Final answer:
The vector space P₃ has a basis consisting of the set {1, x, x², x³}, making its dimension 4. T=d²/dx² + 1 is a linear operator on P₃, which can be proven by demonstrating linearity. The matrix of T can be found by applying T to the basis vectors and using the resulting coefficients to form the matrix columns.
Step-by-step explanation:
Finding a Basis and Dimension of P₃
The space P₃ of all polynomials of degree not greater than 3 can be represented by a basis that includes the set of polynomials {1, x, x², x³}. This set forms a basis because it is linearly independent and spans the vector space. Consequently, the dimension of P₃ is 4, as there are four polynomials in the basis.

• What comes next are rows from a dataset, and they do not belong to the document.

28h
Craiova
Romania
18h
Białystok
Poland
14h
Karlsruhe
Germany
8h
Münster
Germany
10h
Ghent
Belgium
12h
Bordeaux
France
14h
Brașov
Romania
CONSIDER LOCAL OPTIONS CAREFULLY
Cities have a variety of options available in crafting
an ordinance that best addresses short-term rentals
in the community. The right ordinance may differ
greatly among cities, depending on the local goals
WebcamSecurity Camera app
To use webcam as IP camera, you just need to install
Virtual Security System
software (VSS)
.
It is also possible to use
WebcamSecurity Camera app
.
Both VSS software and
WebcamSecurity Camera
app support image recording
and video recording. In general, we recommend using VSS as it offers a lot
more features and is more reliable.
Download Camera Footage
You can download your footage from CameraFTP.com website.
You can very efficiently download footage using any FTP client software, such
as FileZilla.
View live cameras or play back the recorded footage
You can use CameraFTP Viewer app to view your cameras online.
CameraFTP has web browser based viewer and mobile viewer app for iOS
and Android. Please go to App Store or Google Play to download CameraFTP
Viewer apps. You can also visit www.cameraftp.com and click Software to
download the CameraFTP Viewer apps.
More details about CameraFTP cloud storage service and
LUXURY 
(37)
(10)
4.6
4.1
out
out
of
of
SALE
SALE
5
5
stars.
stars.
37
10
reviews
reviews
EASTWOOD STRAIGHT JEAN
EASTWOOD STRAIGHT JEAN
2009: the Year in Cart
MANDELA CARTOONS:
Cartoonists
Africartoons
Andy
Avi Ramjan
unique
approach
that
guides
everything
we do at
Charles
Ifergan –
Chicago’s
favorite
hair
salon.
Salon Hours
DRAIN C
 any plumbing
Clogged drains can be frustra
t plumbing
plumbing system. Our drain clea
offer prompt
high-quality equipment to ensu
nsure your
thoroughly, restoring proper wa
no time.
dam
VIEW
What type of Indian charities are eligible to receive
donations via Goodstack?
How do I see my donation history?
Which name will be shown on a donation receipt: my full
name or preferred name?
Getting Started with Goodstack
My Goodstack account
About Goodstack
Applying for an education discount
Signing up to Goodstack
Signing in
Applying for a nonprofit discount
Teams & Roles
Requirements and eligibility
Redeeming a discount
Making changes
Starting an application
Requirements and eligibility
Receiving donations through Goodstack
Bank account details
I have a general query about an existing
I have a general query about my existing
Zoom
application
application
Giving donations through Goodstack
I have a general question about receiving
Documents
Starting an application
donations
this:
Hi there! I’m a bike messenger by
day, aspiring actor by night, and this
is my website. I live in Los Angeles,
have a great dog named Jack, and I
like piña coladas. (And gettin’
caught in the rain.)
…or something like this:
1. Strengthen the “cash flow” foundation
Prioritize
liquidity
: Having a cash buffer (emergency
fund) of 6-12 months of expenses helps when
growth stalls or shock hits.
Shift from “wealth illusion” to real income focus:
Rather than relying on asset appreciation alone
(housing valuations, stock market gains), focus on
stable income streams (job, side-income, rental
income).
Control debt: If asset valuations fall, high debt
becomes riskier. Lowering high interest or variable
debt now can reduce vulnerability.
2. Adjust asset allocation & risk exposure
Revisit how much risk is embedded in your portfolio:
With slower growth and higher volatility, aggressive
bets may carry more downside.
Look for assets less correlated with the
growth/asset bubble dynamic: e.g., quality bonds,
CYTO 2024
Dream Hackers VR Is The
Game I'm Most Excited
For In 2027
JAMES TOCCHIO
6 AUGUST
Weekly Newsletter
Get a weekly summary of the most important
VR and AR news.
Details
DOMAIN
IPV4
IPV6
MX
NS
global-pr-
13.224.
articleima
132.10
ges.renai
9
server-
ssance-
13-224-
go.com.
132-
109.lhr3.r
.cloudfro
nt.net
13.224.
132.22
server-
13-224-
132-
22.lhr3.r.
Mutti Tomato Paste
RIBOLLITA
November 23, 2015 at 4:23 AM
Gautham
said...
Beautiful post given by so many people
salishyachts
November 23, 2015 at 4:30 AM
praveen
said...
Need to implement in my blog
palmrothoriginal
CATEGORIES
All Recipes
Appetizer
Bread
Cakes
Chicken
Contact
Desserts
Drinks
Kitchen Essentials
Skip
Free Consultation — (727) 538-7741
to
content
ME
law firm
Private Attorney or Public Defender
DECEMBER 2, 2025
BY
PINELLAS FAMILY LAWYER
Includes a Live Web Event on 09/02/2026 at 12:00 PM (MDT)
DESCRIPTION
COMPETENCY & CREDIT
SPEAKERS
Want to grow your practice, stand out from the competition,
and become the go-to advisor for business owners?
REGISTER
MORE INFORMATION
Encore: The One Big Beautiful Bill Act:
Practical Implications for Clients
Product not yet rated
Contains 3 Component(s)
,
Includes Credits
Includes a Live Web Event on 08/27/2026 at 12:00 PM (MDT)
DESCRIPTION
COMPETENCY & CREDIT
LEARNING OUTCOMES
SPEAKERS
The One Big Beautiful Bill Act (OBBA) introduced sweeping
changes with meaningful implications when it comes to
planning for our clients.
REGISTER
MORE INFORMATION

Proving T=d²/dx² + 1 is a Linear Operator
To prove that T is a linear operator on P₃, consider two arbitrary polynomials f(x) and g(x) in P₃ and scalars α and β. We must show that T(αf + βg) = αT(f) + βT(g), which maintains the properties of linearity (additivity and homogeneity).
Finding the Matrix of the Linear Operator T
The matrix of T in the basis {1, x, x², x³} can be found by applying T to each basis vector and expressing the result as a linear combination of the basis vectors. The resulting coefficients form the columns of the matrix.